OOM: Multi-label classification

I am training a VGG 16 model on a GTX 1080 (8GB memory) for multi-label classification on MSCOCO dataset. The memory usage for batch size of 21, 22, 23, 24 are 4533MB, 4597MB, 4681MB, 4759MB respectively. However, for batch size 25 or larger, CUDA is out-of-memory. The GPU has 8GB of RAM, and it has about half memory left.
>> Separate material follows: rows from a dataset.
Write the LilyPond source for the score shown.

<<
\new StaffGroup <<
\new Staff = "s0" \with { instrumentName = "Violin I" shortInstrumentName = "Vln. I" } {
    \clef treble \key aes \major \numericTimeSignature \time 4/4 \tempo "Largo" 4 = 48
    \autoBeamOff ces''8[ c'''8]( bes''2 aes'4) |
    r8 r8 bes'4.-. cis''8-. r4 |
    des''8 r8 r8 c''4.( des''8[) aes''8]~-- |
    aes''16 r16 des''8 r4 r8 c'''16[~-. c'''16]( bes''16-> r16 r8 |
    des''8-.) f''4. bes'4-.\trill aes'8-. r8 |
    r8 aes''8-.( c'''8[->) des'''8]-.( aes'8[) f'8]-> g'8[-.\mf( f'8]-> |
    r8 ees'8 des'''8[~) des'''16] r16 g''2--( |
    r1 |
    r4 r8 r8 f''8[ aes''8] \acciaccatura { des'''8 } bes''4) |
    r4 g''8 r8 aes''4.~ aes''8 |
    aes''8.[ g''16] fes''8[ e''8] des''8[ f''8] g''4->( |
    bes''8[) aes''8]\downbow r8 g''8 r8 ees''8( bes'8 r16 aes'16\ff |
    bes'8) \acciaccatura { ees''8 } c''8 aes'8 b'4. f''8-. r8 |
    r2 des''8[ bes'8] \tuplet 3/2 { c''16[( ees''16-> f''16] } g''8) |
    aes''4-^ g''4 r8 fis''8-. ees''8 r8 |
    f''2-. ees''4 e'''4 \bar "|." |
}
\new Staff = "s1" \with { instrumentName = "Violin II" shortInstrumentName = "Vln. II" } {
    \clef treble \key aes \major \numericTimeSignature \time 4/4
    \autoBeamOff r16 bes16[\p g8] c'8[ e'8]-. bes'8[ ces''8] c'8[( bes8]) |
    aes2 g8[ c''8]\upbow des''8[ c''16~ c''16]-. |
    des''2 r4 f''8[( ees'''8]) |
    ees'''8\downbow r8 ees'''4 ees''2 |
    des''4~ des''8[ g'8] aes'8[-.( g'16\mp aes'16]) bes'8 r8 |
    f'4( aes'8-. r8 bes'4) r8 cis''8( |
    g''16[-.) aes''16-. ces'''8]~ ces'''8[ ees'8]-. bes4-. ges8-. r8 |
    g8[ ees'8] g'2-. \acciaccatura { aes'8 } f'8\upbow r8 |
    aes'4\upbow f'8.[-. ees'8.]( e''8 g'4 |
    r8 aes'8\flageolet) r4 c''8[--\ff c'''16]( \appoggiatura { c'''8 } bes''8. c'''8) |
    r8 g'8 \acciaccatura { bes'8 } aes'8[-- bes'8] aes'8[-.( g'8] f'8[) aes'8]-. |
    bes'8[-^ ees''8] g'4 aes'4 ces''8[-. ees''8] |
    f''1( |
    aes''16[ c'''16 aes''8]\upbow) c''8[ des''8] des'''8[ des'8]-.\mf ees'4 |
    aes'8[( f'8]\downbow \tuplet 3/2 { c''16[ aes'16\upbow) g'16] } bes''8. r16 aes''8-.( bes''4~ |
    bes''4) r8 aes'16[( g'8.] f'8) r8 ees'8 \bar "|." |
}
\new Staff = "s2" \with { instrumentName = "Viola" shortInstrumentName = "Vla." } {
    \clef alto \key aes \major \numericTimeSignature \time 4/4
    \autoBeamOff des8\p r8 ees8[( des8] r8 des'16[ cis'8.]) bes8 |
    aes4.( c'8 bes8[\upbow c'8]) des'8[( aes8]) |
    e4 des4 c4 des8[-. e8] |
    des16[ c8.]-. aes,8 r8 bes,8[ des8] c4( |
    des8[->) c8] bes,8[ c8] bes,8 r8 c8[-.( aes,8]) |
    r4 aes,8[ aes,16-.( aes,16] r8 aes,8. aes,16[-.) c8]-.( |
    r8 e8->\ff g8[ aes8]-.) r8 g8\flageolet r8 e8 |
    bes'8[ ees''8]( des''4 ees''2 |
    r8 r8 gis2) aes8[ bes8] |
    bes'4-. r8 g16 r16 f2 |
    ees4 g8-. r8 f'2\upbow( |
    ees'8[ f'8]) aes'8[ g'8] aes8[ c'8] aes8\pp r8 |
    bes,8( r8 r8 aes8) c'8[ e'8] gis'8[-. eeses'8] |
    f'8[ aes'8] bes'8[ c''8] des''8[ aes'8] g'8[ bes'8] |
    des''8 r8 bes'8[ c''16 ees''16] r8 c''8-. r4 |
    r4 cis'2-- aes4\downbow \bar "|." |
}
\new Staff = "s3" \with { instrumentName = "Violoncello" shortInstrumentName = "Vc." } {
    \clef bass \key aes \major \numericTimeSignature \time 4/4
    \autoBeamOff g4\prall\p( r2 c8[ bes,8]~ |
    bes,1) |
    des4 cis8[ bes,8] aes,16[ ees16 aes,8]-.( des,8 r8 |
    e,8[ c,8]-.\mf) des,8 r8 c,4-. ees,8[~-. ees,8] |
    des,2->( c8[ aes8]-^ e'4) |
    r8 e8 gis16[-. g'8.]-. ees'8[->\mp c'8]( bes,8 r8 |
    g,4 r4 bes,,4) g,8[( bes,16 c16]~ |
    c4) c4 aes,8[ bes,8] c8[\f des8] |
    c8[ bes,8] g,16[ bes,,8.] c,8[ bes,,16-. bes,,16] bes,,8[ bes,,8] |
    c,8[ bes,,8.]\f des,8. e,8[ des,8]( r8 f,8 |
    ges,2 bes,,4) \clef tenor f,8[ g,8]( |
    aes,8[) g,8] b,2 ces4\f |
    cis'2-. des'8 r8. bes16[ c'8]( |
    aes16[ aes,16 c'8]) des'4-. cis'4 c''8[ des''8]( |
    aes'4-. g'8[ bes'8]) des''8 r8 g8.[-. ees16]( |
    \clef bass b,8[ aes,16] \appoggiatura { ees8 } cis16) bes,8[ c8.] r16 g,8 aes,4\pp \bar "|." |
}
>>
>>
I am quite confused by why it is out-of-memory.

My training code is below

def train(model, dataset, learning_rate=0.001, batch_size=22, epochs=2):
    dataloader = DataLoader(dataset, batch_size=batch_size,shuffle=True, num_workers=4)
    criterion = nn.MultiLabelSoftMarginLoss() 
    optimizer = optim.Adam(model.parameters(), lr=learning_rate) 
    print_every = 20
    for epoch in range(epochs):  
        running_loss = 0.0
        batch_bar = tqdm(range(len(dataloader)))
        for i in batch_bar:
            # get the inputs
            inputs, labels = next(iter(dataloader))
            inputs = inputs.to('cuda:0')
            labels = labels.to('cuda:0')
            # forward + backward + optimize
            outputs = model(inputs)
            loss = criterion(outputs, labels)
            running_loss += loss.item()
# Finally train the model
train(end2end, trainDataset, batch_size=40)

I have a similar but more generic problem: How to profile memory in Pytorch

From my experience, what you see in nvidia-smi is current memory. There might be some part of a computation where memory jumps, and quickly freed and you might not see it in nvidia-smi due to low update rate.